** Exercise objective **
Exact copy, no pictures: set down every entry below as written.

▼

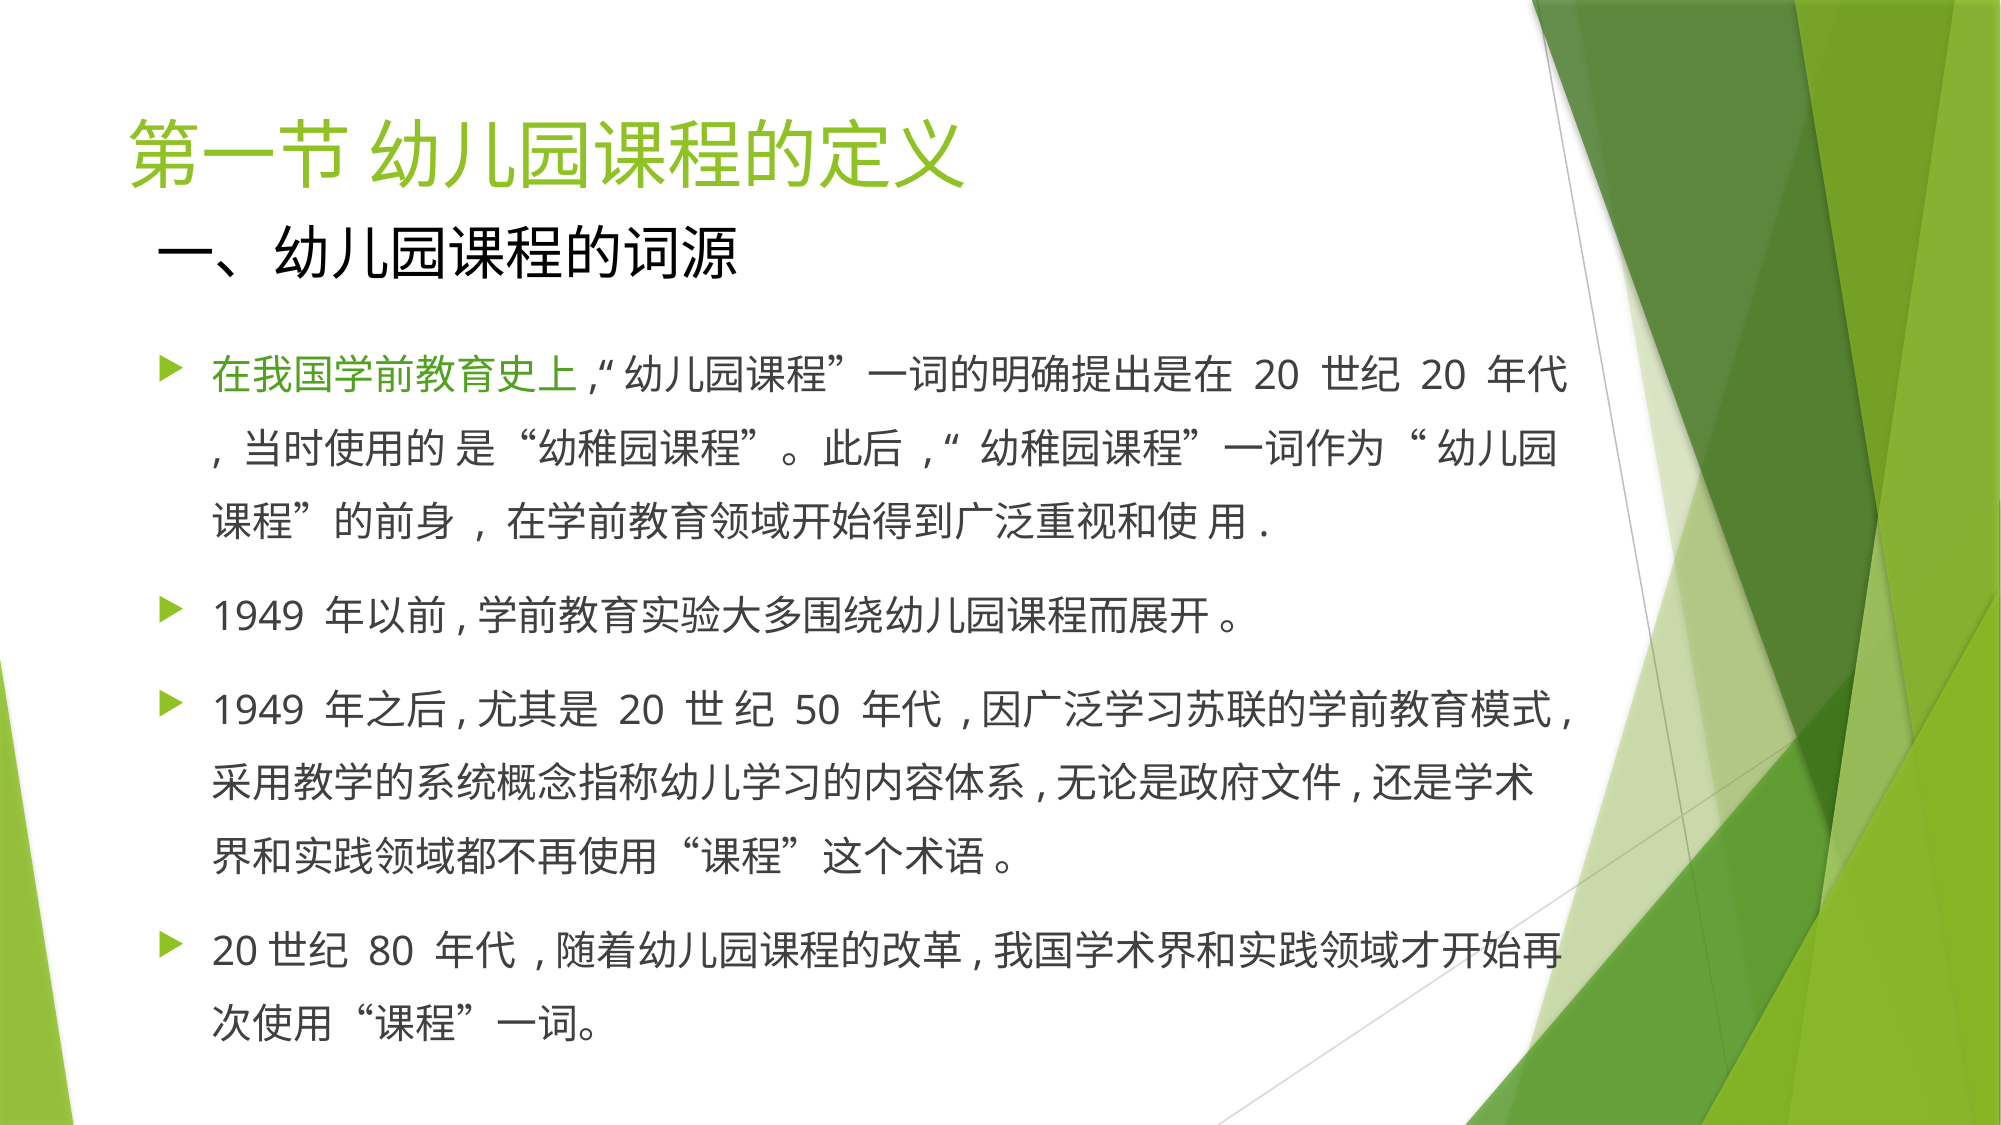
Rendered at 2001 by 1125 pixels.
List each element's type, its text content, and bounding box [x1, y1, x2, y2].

text_box 一、幼儿园课程的词源 [141, 208, 1031, 294]
title 第一节 幼儿园课程的定义 [111, 99, 1522, 317]
list 在我国学前教育史上,“幼儿园课程”一词的明确提出是在 20 世纪 20 年代 , 当时使用的 是“幼稚园课程”。此后 , “ 幼稚园课程”一词作为“ 幼儿园课程”的前身 , 在学前教育领域开始得到广泛重视和使 用. 1949 年以前,学前教育实验大多围绕幼儿园课程而展开 。 1949 年之后,尤其是 20 世 纪 50 年代 ,因广泛学习苏联的学前教育模式,采用教学的系统概念指称幼儿学习的内容体系,无论是政府文件,还是学术界和实践领域都不再使用“课程”这个术语 。 20世纪 80 年代 ,随着幼儿园课程的改革,我国学术界和实践领域才开始再次使用“课程”一词。 [141, 316, 1587, 1058]
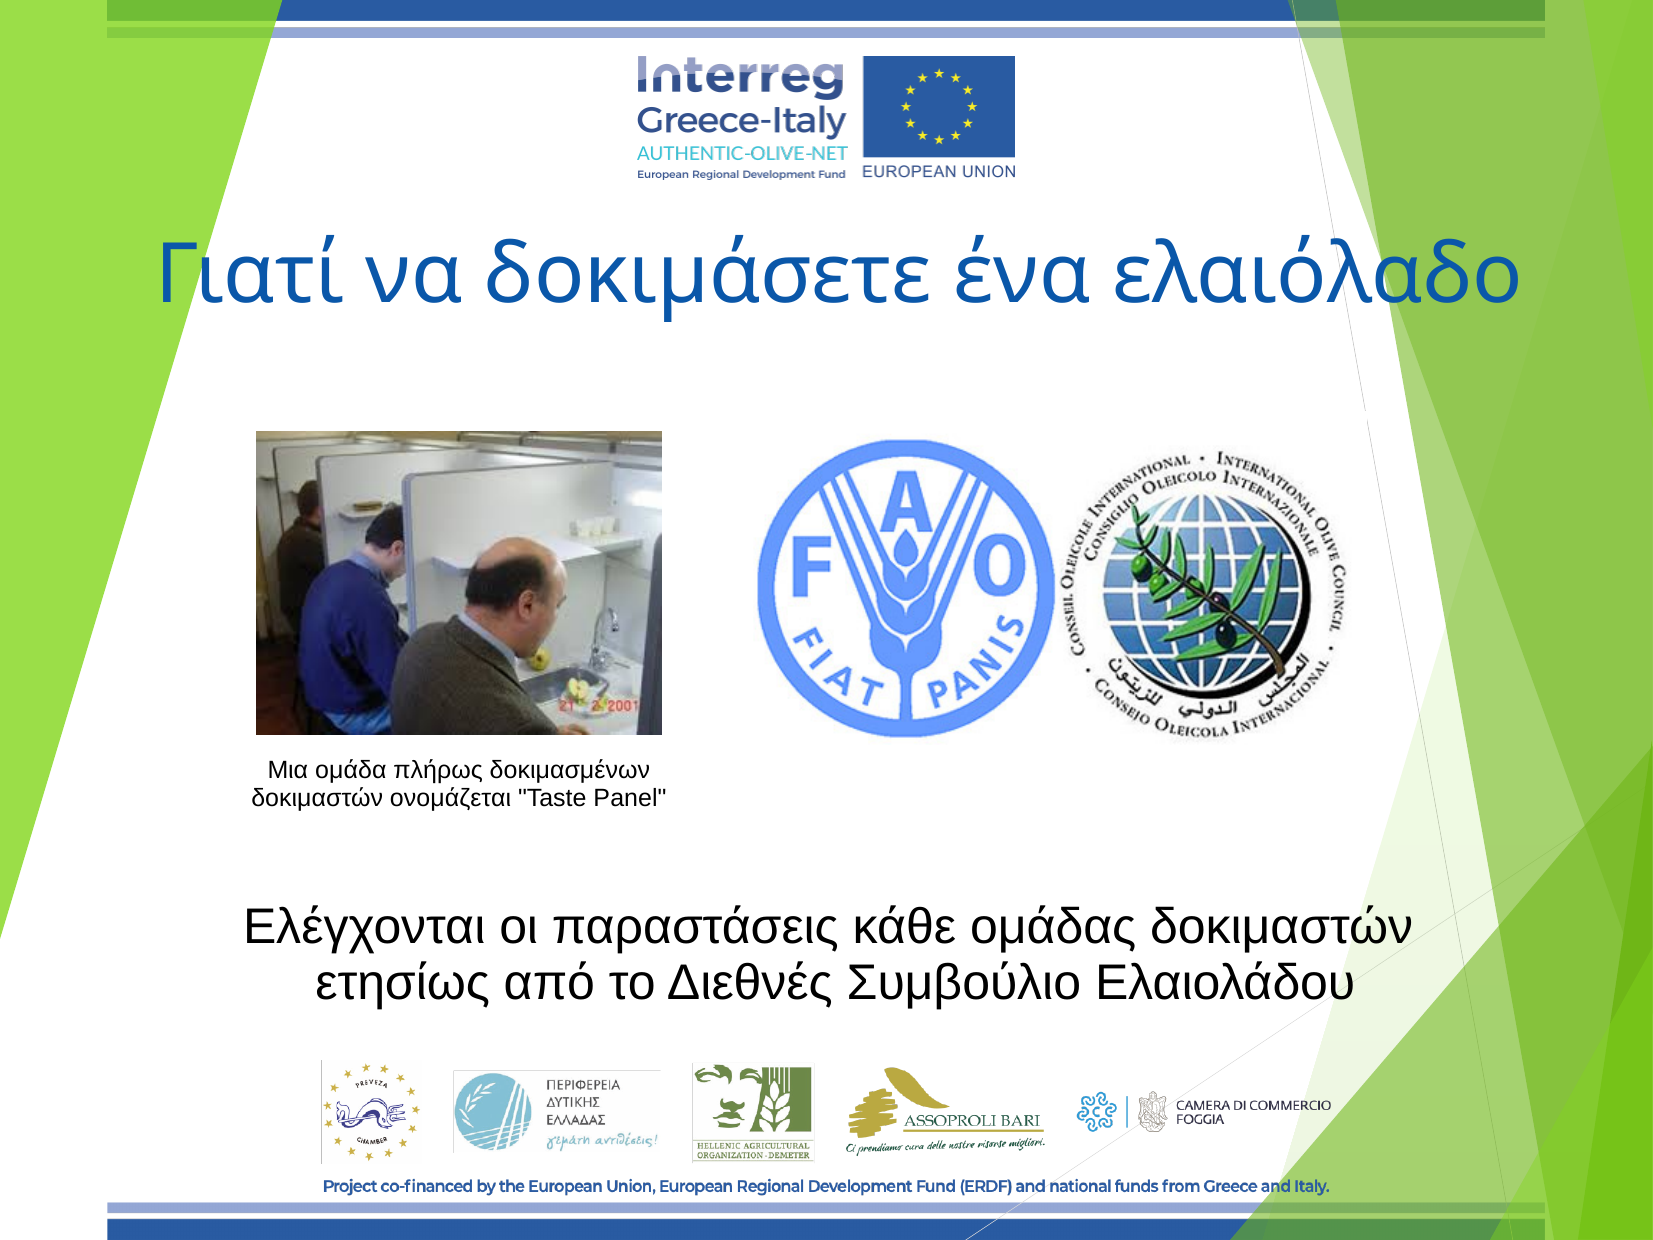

▲

** Solution for this problem **
Rendered at 2001 by 1125 pixels.
List each element's type, its text content, and bounding box [x1, y1, x2, y2].

text_box 一、幼儿园课程的词源 [141, 208, 1031, 294]
title 第一节 幼儿园课程的定义 [111, 99, 1522, 317]
list 在我国学前教育史上,“幼儿园课程”一词的明确提出是在 20 世纪 20 年代 , 当时使用的 是“幼稚园课程”。此后 , “ 幼稚园课程”一词作为“ 幼儿园课程”的前身 , 在学前教育领域开始得到广泛重视和使 用. 1949 年以前,学前教育实验大多围绕幼儿园课程而展开 。 1949 年之后,尤其是 20 世 纪 50 年代 ,因广泛学习苏联的学前教育模式,采用教学的系统概念指称幼儿学习的内容体系,无论是政府文件,还是学术界和实践领域都不再使用“课程”这个术语 。 20世纪 80 年代 ,随着幼儿园课程的改革,我国学术界和实践领域才开始再次使用“课程”一词。 [141, 316, 1587, 1058]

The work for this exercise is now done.